A few years ago, as a 10-year experiment aided by tax breaks and government incentives, the Danish island of Samso changed all of its energy sources until its carbon footprint not only shrank to zero, but went into the negative numbers. Eventually, through wind, solar, and even straw-burning methods, the island produced so much of its own energy in a green and sustainable way that it had an excess supply, and began exporting it to the grid on the mainland.
The one thing the Samso residents couldn’t seem to do, though, was find an economic way to operate vehicles that didn’t guzzle gas. So they added extra green elements to their energy production, to offset the footprint of that one emission problem they couldn’t seem to solve.

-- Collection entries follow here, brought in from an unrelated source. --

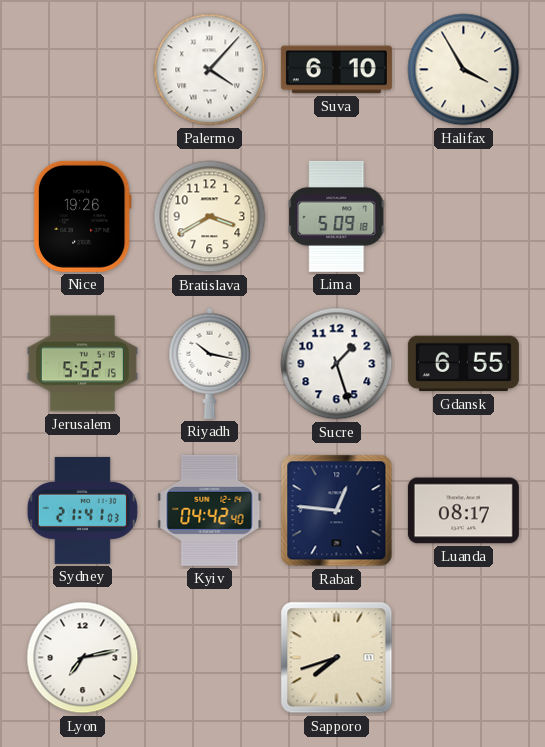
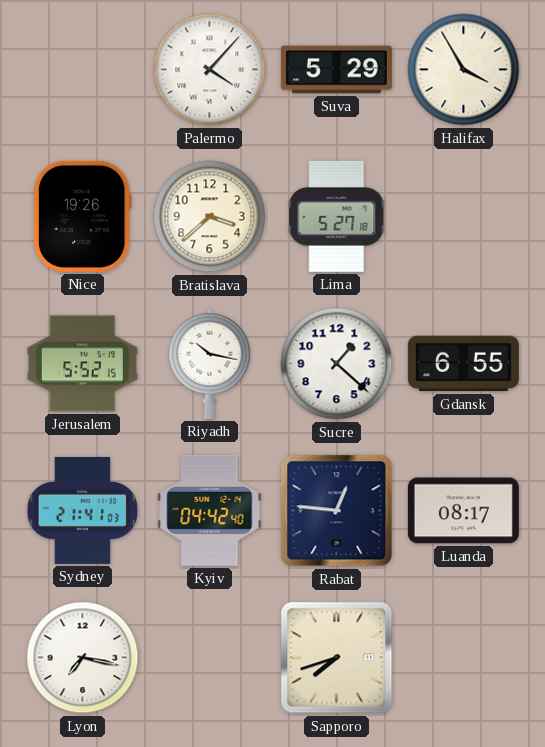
Suva: 6:10 -> 5:29
Bratislava: 3:40 -> 3:38
Lima: 5:09 -> 5:27
Sucre: 1:27 -> 1:22
Lyon: 7:13 -> 7:17
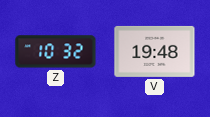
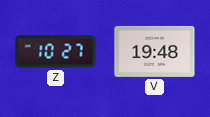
Z: 10:32 -> 10:27
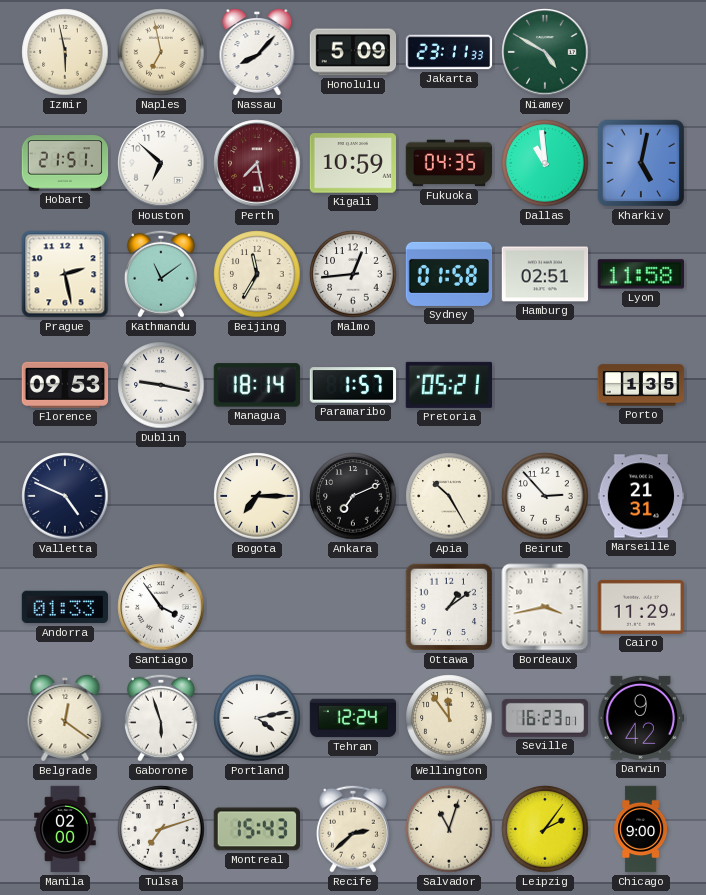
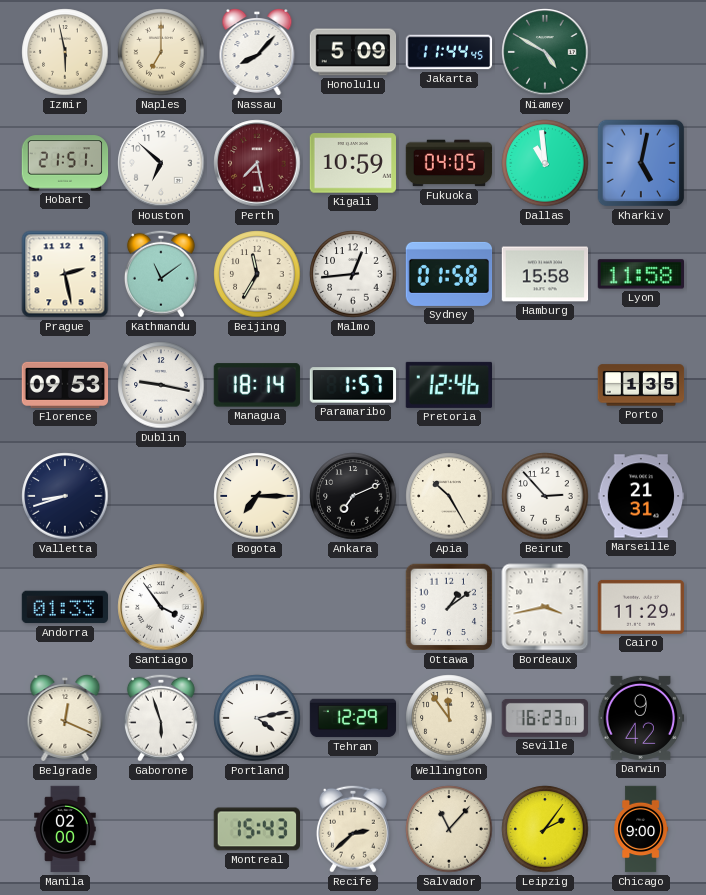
Naples: 6:58 -> 7:00
Jakarta: 23:11 -> 11:44
Fukuoka: 04:35 -> 04:05
Hamburg: 02:51 -> 15:58
Pretoria: 05:21 -> 12:46
Valletta: 4:49 -> 8:42
Belgrade: 12:21 -> 12:19
Tehran: 12:24 -> 12:29
Tulsa: 7:12 -> none
Salvador: 11:03 -> 11:07
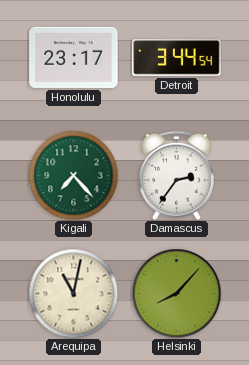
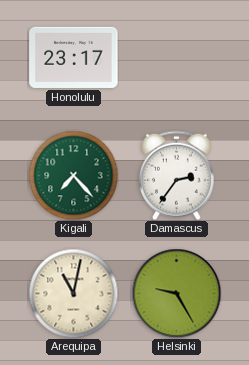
Detroit: 3:44 -> none
Helsinki: 8:07 -> 9:25
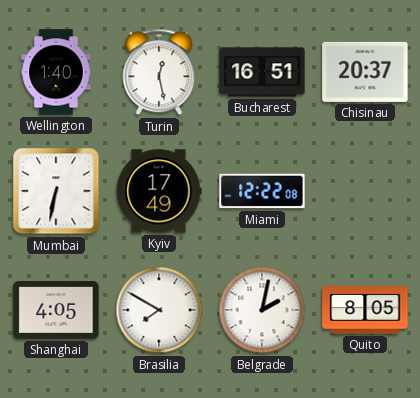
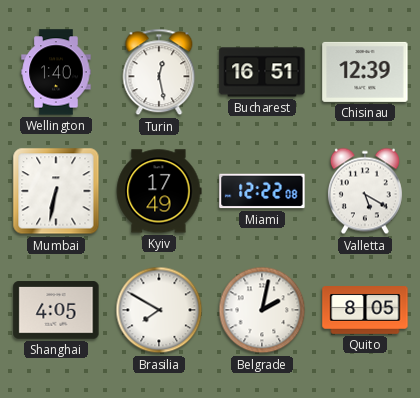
Chisinau: 20:37 -> 12:39
Valletta: none -> 5:20
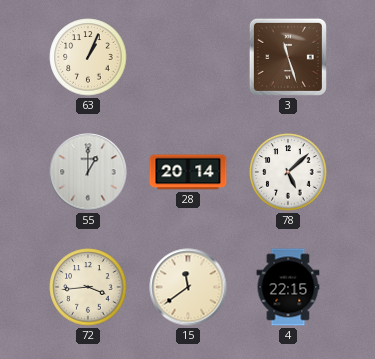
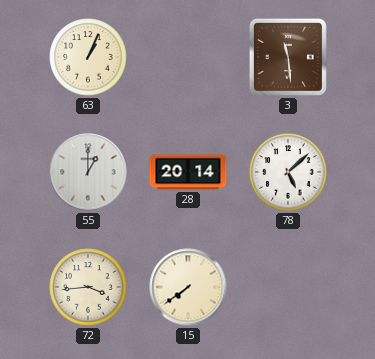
3: 11:27 -> 11:29
15: 11:39 -> 7:39
4: 22:15 -> none
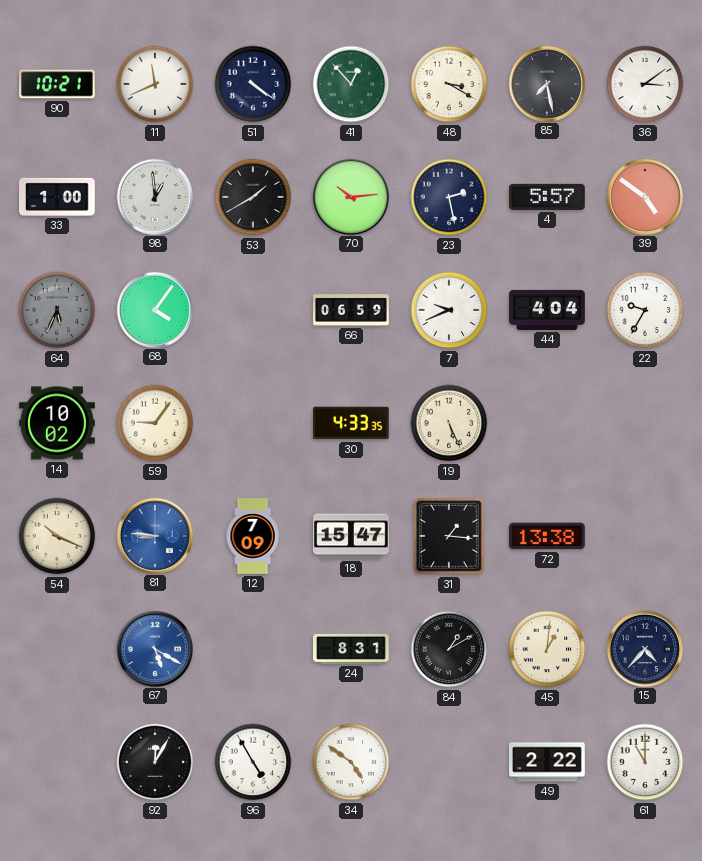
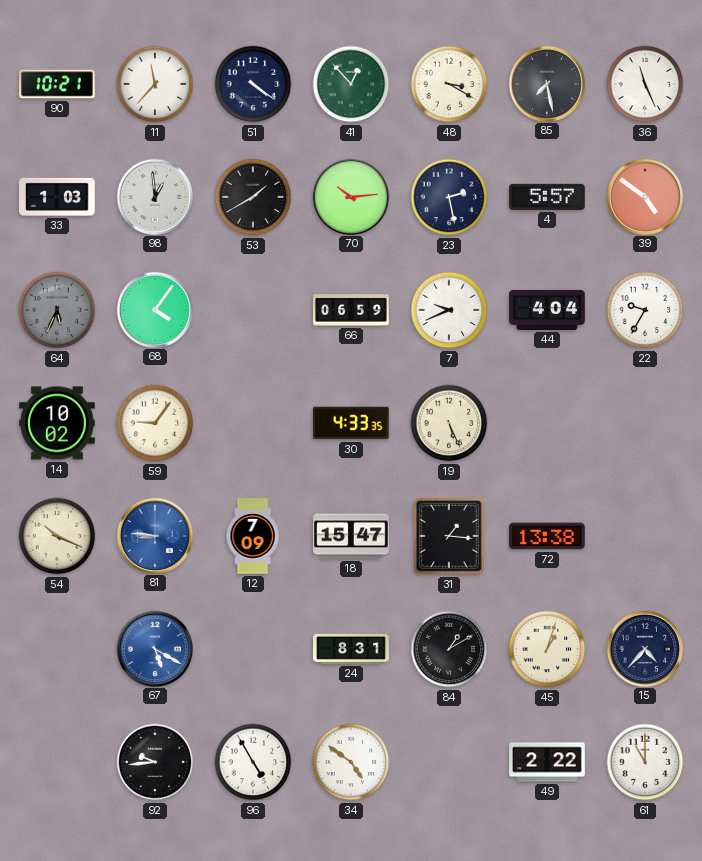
11: 11:41 -> 11:37
36: 3:09 -> 11:26
33: 1:00 -> 1:03
45: 1:01 -> 1:03
92: 12:05 -> 9:44
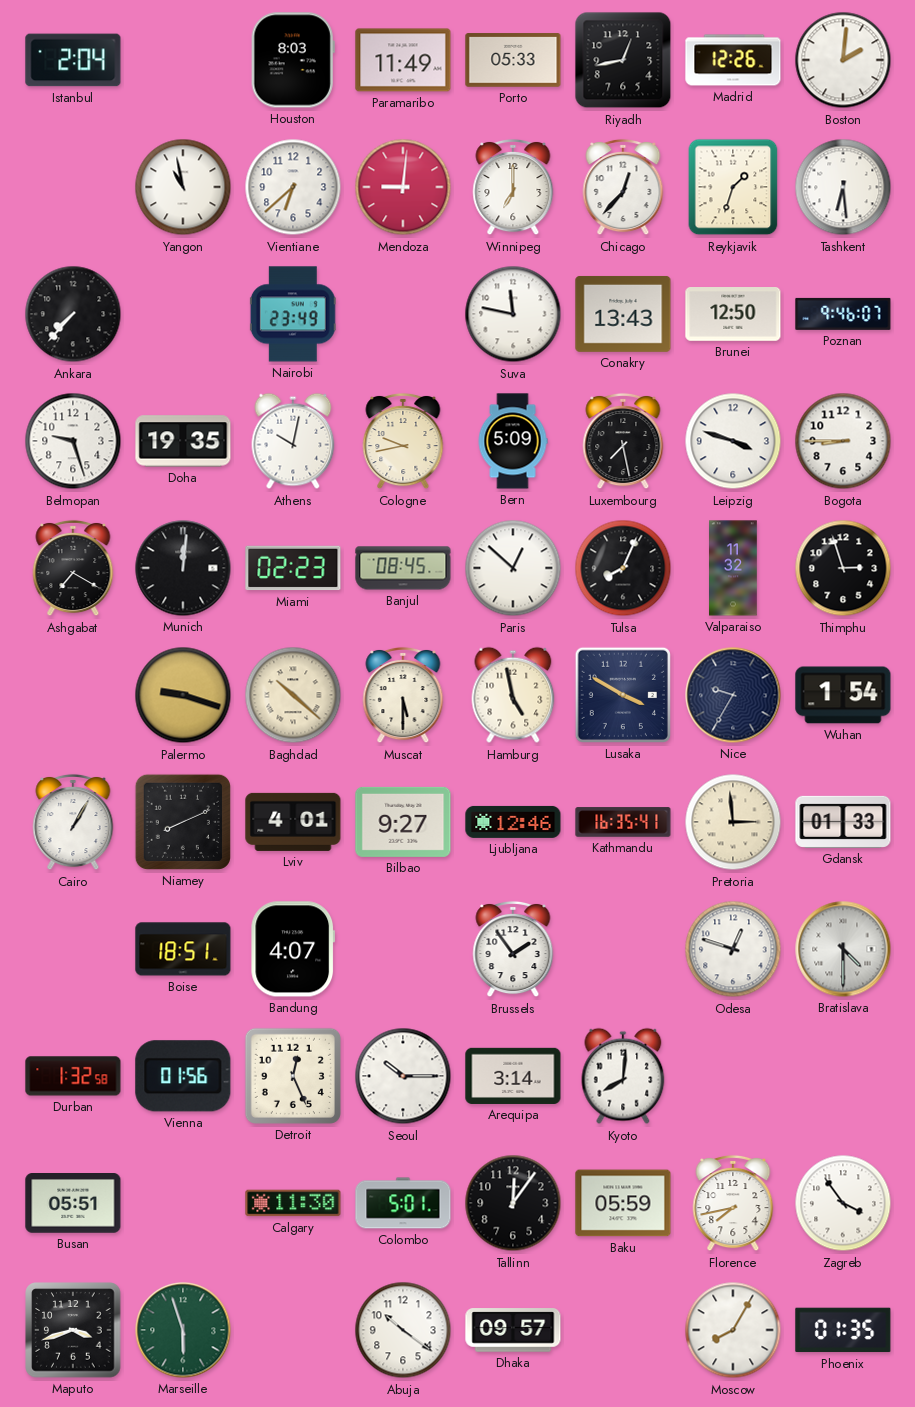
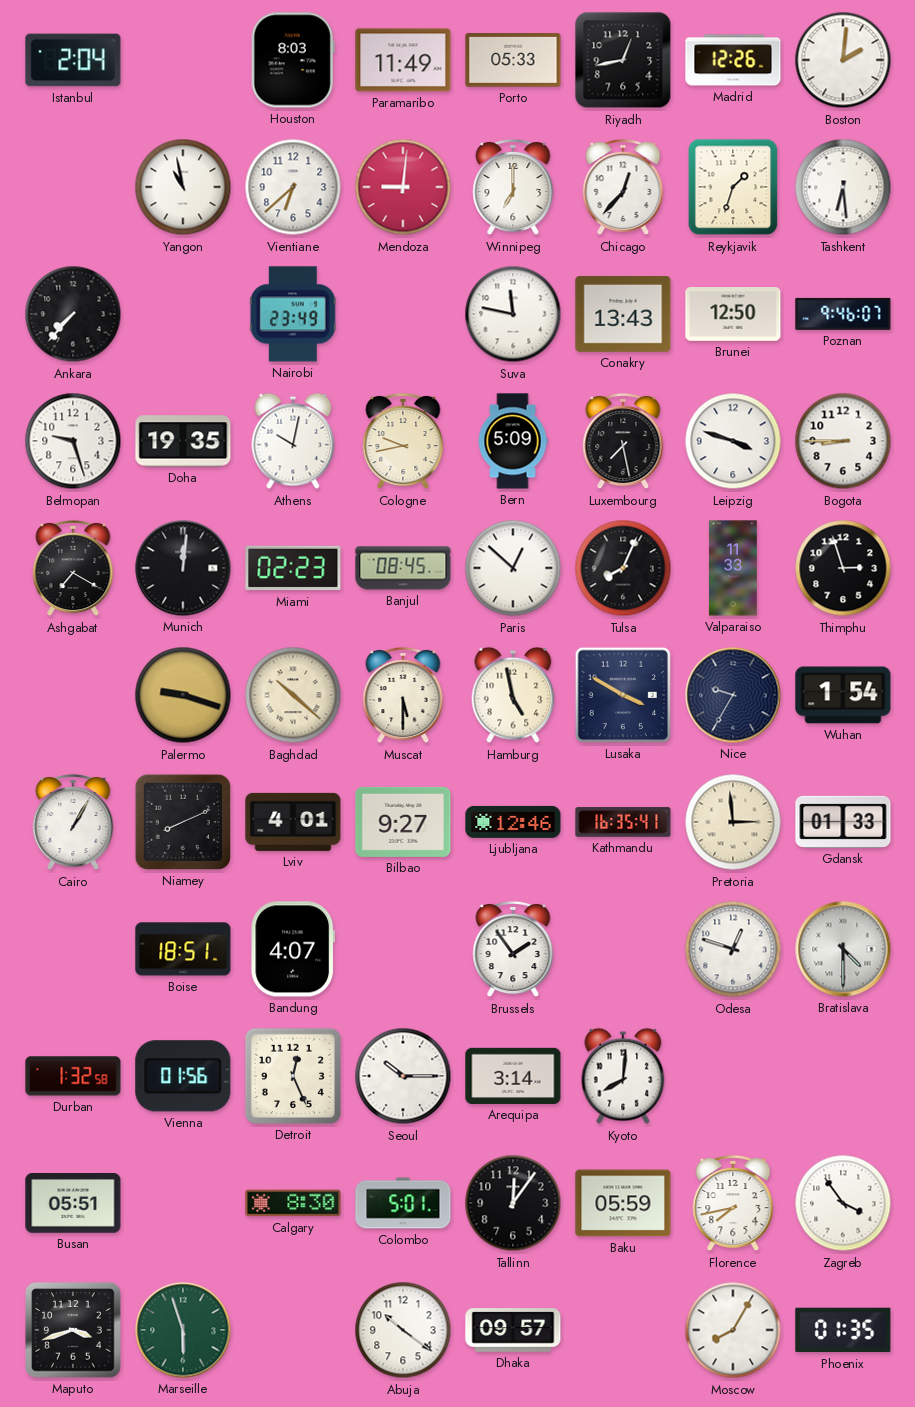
Valparaiso: 11:32 -> 11:33
Calgary: 11:30 -> 8:30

However, another Danish island, Bornholm, may be about to show Samso how it’s done. With Denmark set to build an extensive electric car battery charging and swapping infrastructure all along its major roadways, Bornholm will participate in that project but add an extra twist: using electric car batteries to store excess wind energy.
At the moment, the island gets 20% of its power from wind turbines, yet there are enough turbines there to provide as much as 40%. The main reason Bornholm isn’t using its turbines to capacity is simply a matter of storage: there’s nowhere to put the excess energy when the wind is really blowing. All the turbines can operate on a normal day when there’s nothing but breezes and short gusts. But build up to the wind speed of a big storm, and all that extra power has nowhere to go. So right when the wind turbines should be operating in all their glory, the island has to turn many of them off, to avoid blowing the whole system.
For quite some time, proponents of green energy have talked about the idea of using parked electric cars as storage facilities when excess energy is created that fills the grid system to capacity and threatens to overload it. With this system, known as “vehicle-to-grid” or V2G, the extra power could be siphoned into the car batteries, and when the wind dies down, could then be fed back into the grid as needed. Most of this power would not even be energy used to make the vehicles travel, but would be destined for the larger power system.
The process has never been tried before, but now Bornholm will be the pilot project, in the same way Samso was a decade ago. IBM’s Zurich Research Laboratory has been developing software that will be used to control the system. It will operate much like other software that monitors and manages supply and demand for power grids, but with the extra factors involving the turbines and car batteries. If the V2G method works well, Bornholm may be able to add enough new turbines to its infrastructure to provide up to 50% of its total energy needs, rather than the current 20%.
By making Bornholm a microcosm of the mainland’s battery charging project, Denmark will not only be getting a good idea how well that infrastructure itself will work. It will also be testing ways to gather more power from wind turbines, and make more efficient use of all that energy just flying around out there.